As P value is less than 0.001, it is highly significant and we can reject the null hypothesis

Comparing dosage of 2mg vs 1mg

t.test(dose2$len, dose1$len, alternative = "greater")
## 
##  Welch Two Sample t-test
## 
## data:  dose2$len and dose1$len
## t = 4.9005, df = 37.101, p-value = 9.532e-06
## alternative hypothesis: true difference in means is greater than 0
## 95 percent confidence interval:
##  4.17387     Inf
## sample estimates:
## mean of x mean of y 
##    26.100    19.735

As P value is less than 0.001, it is highly significant and we can reject the null hypothesis

So in both casess, we reject the null hypothesis.
We accept the althernative: higher dosages do have a positive influence on toothgrowth.

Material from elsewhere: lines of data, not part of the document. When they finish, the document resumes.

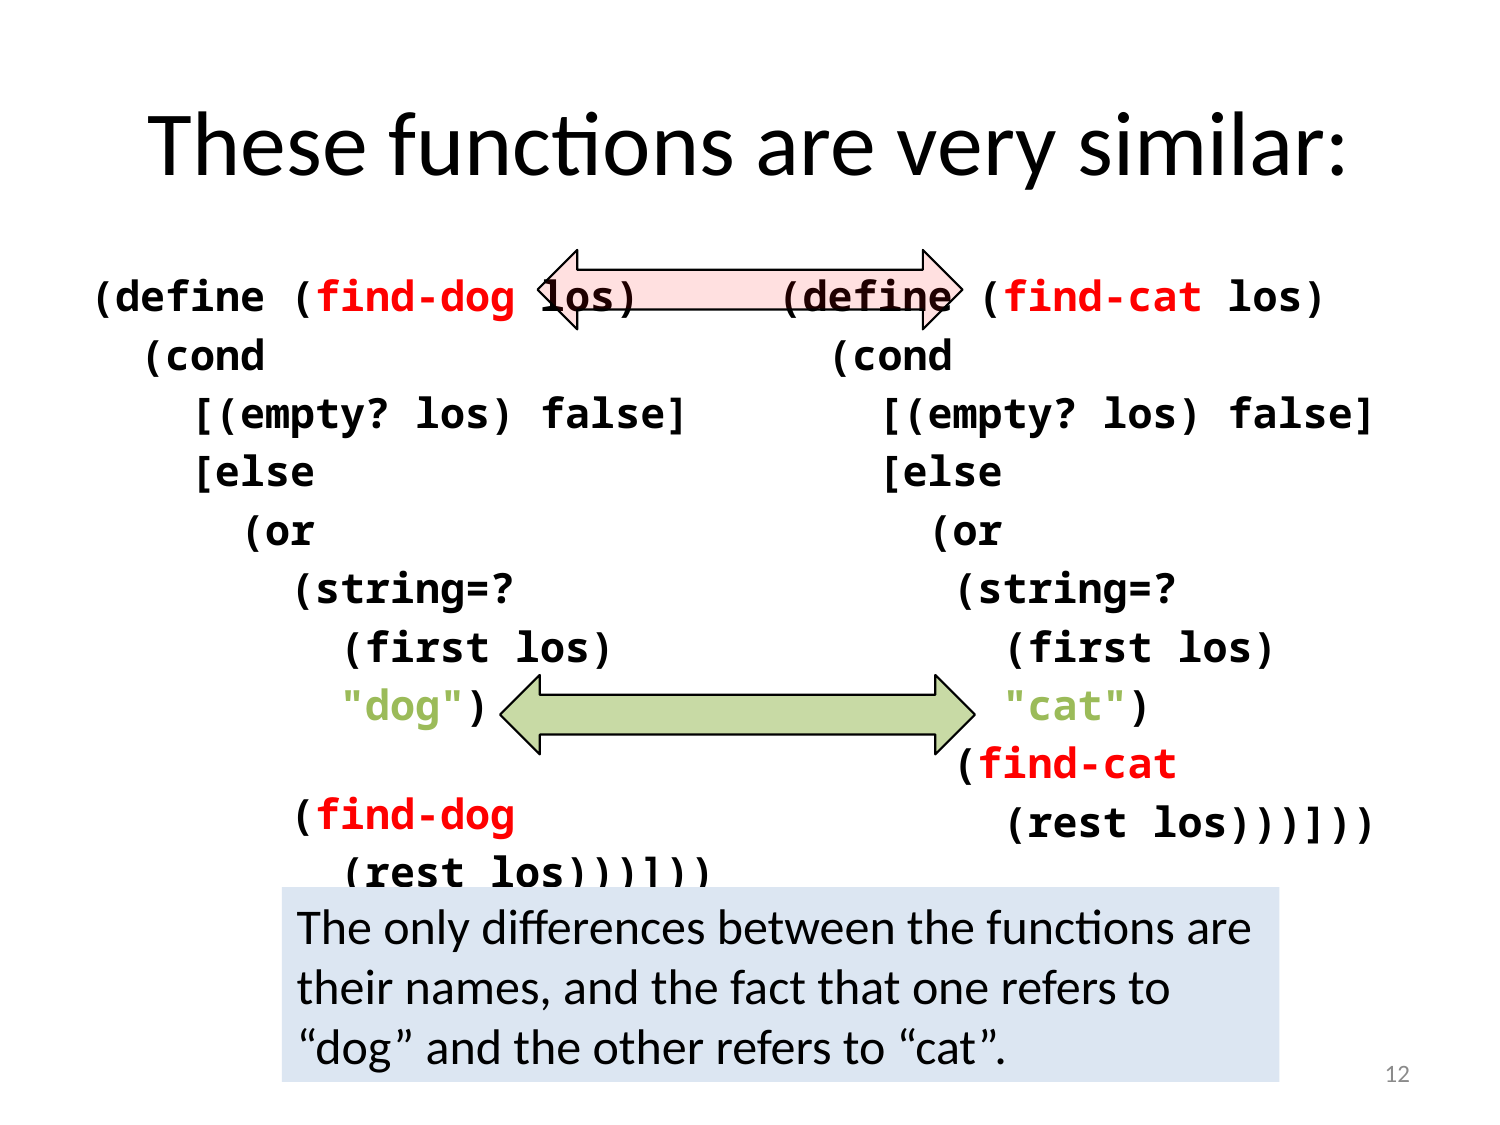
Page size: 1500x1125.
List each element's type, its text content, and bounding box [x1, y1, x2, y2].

text_box The only differences between the functions are their names, and the fact that one refers to “dog” and the other refers to “cat”. [281, 887, 1280, 1082]
slide_number 12 [1074, 1042, 1425, 1103]
list (define (find-cat los) (cond [(empty? los) false] [else (or (string=? (first los) "cat") (find-cat (rest los)))])) [762, 262, 1425, 1005]
text_box [535, 247, 965, 332]
title These functions are very similar: [75, 45, 1425, 233]
text_box [497, 673, 978, 757]
list (define (find-dog los) (cond [(empty? los) false] [else (or (string=? (first los) "dog") (find-dog (rest los)))])) [75, 262, 738, 1005]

Hypothesis Testing No 2: Differences between supplements by dosage

Null Hypothesis - There is no effect between supplement OJ and VC

Alternate Hypothesis - OJ is better on toothgrowth than VC

We will do three tests and compare them based on dosages.

Dosage: 0.5mg

OJdose05 <- filter(dose05, supp == "OJ")
VCdose05 <- filter(dose05, supp == "VC")
t.test(OJdose05$len, VCdose05$len, alternative = "greater")
## 
##  Welch Two Sample t-test
## 
## data:  OJdose05$len and VCdose05$len
## t = 3.1697, df = 14.969, p-value = 0.003179
## alternative hypothesis: true difference in means is greater than 0
## 95 percent confidence interval:
##  2.34604     Inf
## sample estimates:
## mean of x mean of y 
##     13.23      7.98

P value is lower than 0.05. We reject the null hypothesis.
We accept the alternative: OJ is a better supplement than VC at dosage of 0.5mg

Dosage: 1mg

OJdose1 <- filter(dose1, supp == "OJ")
VCdose1 <- filter(dose1, supp == "VC")
t.test(OJdose1$len, VCdose1$len, alternative = "greater")
## 
##  Welch Two Sample t-test
## 
## data:  OJdose1$len and VCdose1$len
## t = 4.0328, df = 15.358, p-value = 0.0005192
## alternative hypothesis: true difference in means is greater than 0
## 95 percent confidence interval:
##  3.356158      Inf
## sample estimates:
## mean of x mean of y 
##     22.70     16.77

P value is lower than 0.05. We reject the null hypothesis.
We accept the alternative: OJ is a better supplement than VC at dosage of 1mg

Dosage: 2mg

OJdose2 <- filter(dose2, supp == "OJ")
VCdose2 <- filter(dose2, supp == "VC")
t.test(OJdose2$len, VCdose2$len, alternative = "greater")
## 
##  Welch Two Sample t-test
## 
## data:  OJdose2$len and VCdose2$len
## t = -0.046136, df = 14.04, p-value = 0.5181
## alternative hypothesis: true difference in means is greater than 0
## 95 percent confidence interval:
##  -3.1335     Inf
## sample estimates:
## mean of x mean of y 
##     26.06     26.14

P value is higher than 0.05.
We cannot reject the null hypothesis: at dosage of 2mg, there is no significant difference between the two supplement

Conclusiong for Hypothesis Testing 2

For dosages of 0.5mg and 1mg, there are significant differences: OJ is better than VC in promoting tooth growth. At 2mg however, there is no significant differences.